HAP, which represents 240 healthcare systems and hospitals across the state, noted that the Commonwealth ranks near the bottom in terms of federal money for building public health infrastructure: “Pennsylvania received $15.6 million from the Centers for Disease Control and Prevention (CDC) during FY 2020, ranking 46 in total state funding per capita. Of the CDC COVID-19 pandemic response funding to states, Pennsylvania received 1.5 billion, ranking 46 per capita.”

Even before the first CHNA was released to the public there were concerns about its ability to impact health disparities.

“The bleak health conditions that will emerge in many CHNAs comprise a picture sufficient for an Occupy Healthcare movement, particularly due to the bare revelation of racial, ethnic, and income inequities,” predicted a 2013 Nonprofit Quarterly article, the year the first CHNA plans started appearing.

Jefferson,  for example, in its 2013 maiden effort conducted a survey which showed its community found chronic disease management, access to care and smoking cessation some of their most important issues. Doylestown Hospital in Bucks County selected cancer and heart disease, while Cooper University Health Care in Camden County focused on increasing access to healthcare and Temple University Hospital targeted the percentage of uninsured adult and adults without prescription coverage.

These results were replicated across the country where the most common top five priorities included obesity, access to care, diabetes, cancer, and mental health.

These early efforts left researchers underwhelmed.

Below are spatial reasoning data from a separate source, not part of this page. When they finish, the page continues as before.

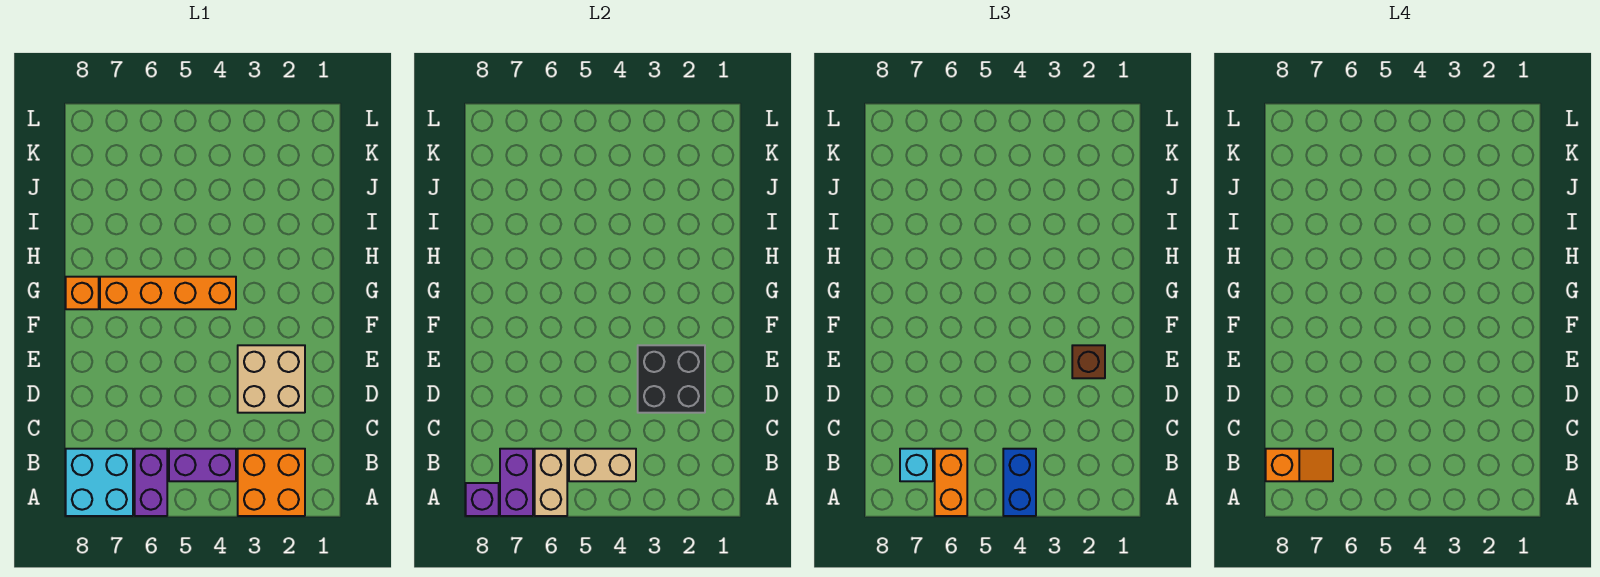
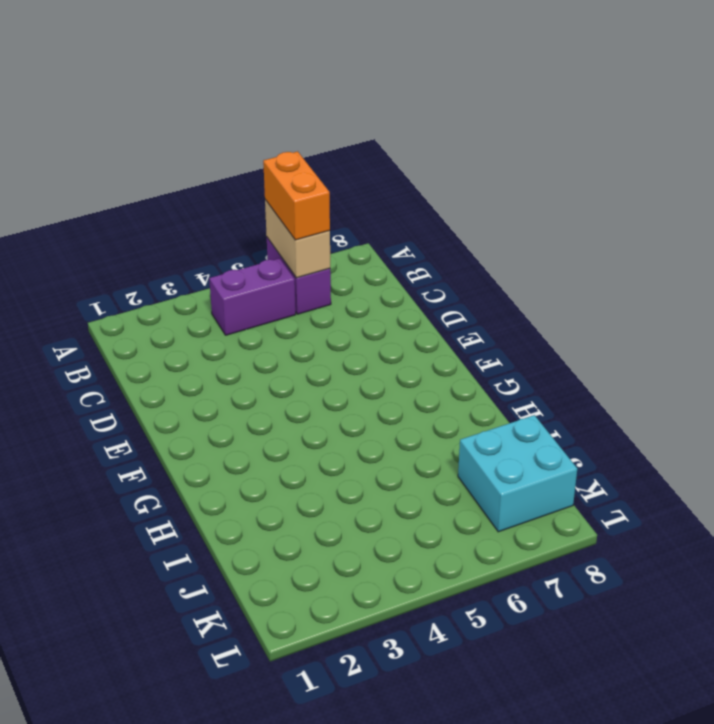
cyan brick J7:K8 level 1 -> cyan brick A7:B8 level 1
none -> orange brick A2:B3 level 1
none -> tan brick D2:E3 level 1
none -> orange brick G4:G7 level 1

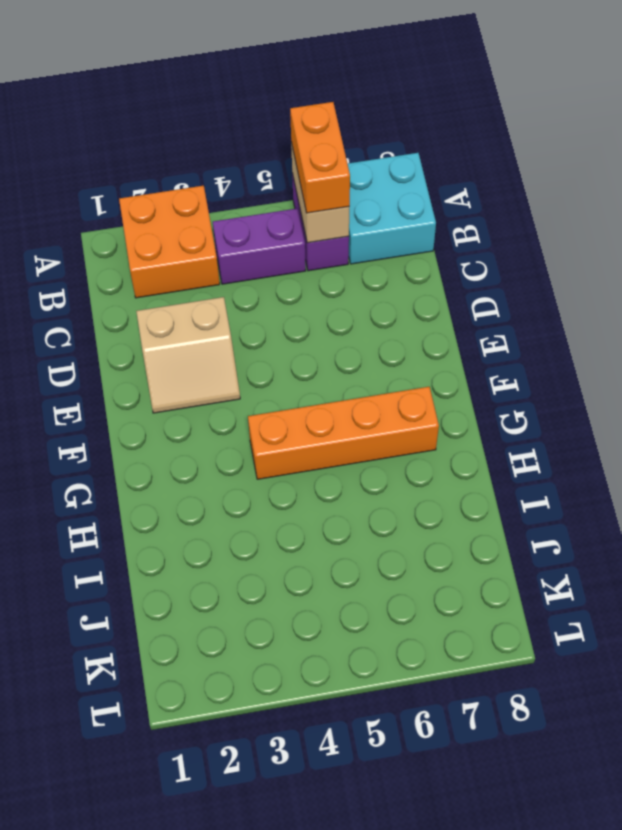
tan slope D2:E3 level 1 top D -> tan brick D2:E3 level 1
none -> orange brick G8 level 1
none -> purple brick A7:B7 level 2
none -> purple brick A8 level 2

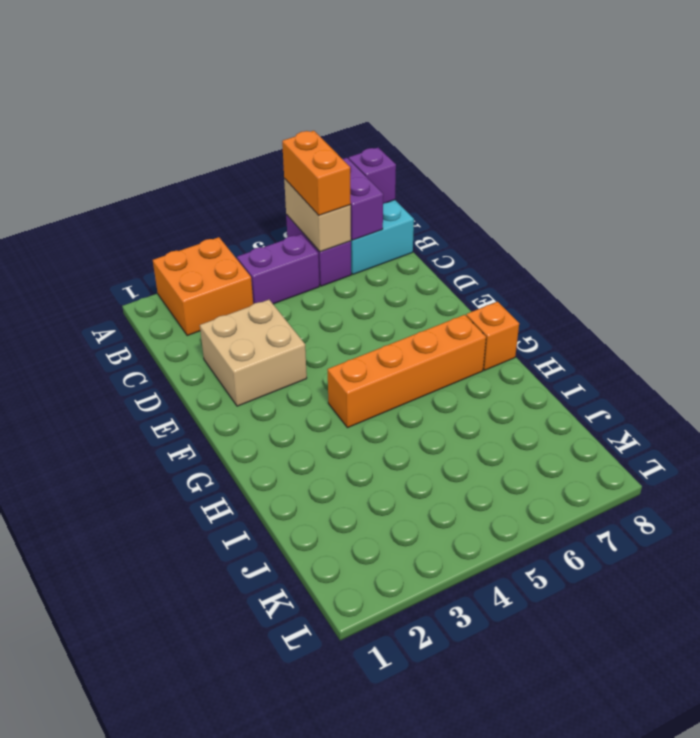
none -> tan brick B4:B5 level 2
none -> black brick D2:E3 level 2
none -> blue brick A4:B4 level 3

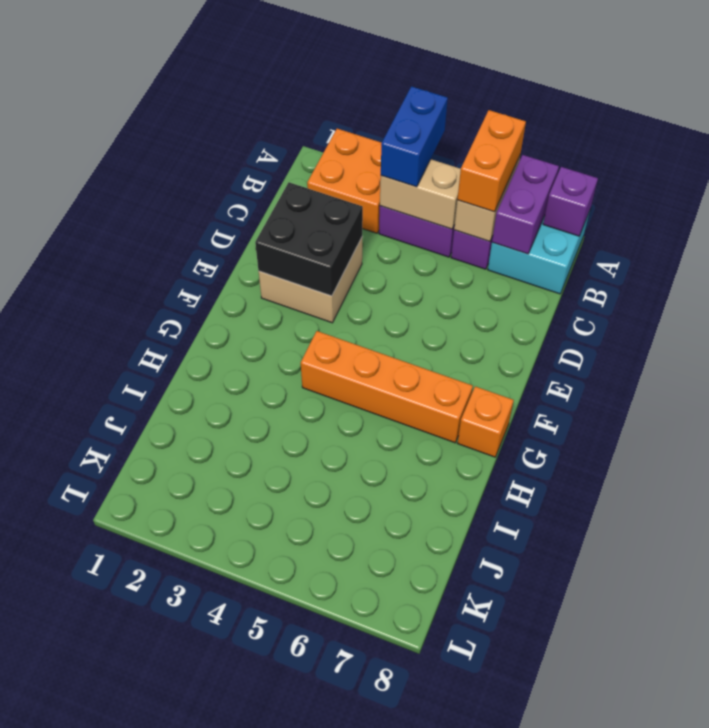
none -> cyan brick B7 level 3
none -> brown brick E2 level 3
none -> orange slope B7:B8 level 4 top 8

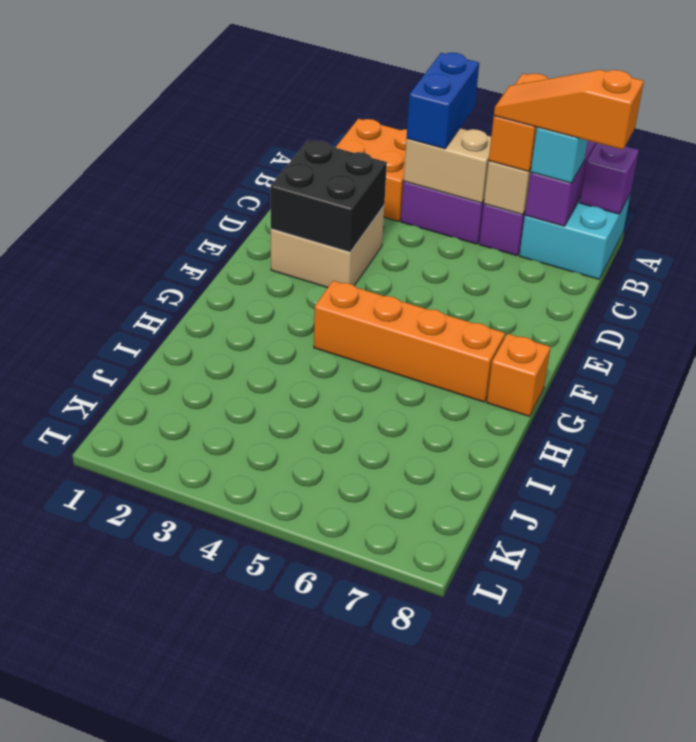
orange slope B6:B8 level 4 top 8 -> orange slope B7:B8 level 4 top 8
none -> brown brick E2 level 3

One group calculated that by 2014, hospital spending on community health benefit had only increased by one-half of one percent going from 7.6% of operating expenses in 2010 to 8.1% in 2014.

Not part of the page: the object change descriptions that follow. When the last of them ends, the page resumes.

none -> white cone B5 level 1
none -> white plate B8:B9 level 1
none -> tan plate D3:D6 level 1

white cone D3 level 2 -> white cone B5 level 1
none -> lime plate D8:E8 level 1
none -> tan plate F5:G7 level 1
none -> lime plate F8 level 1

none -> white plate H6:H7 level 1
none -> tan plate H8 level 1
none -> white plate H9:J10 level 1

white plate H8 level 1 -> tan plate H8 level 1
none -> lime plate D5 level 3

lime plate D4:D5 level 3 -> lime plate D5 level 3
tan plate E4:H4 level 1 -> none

However, the CHNA does keep a public focus on whether hospitals provide enough community benefit to justify their tax-exempt status, or whether they are corporate entities in nonprofit clothing.

Since 2004, Iowa’s Republican Senator Charles Grassley has been investigating this question after disclosures showed some nonprofit hospitals provided little charitable care, failed to publicize the availability of financial support for poor patients, and used aggressive bill collection practices.

It was through Grassley’s influence that the CHNA requirement was inserted in the the Patient Protection and Affordable Care Act (ACA) which passed in 2010. However,  a 2018 study from the Johns Hopkins School of Public Health found that nonprofit hospitals still weren’t delivering community benefits that outweighed the value of their tax exemptions worth billions of dollars.

“Hospitals have an important and big role to play in supporting public health infrastructure,”  Choi said. “One of the highest priorities (for 2022) is to expand the qualitative data collection process to enable more community members and organizations to share their perspectives on what they see as pressing community needs, as well as community strengths and assets.”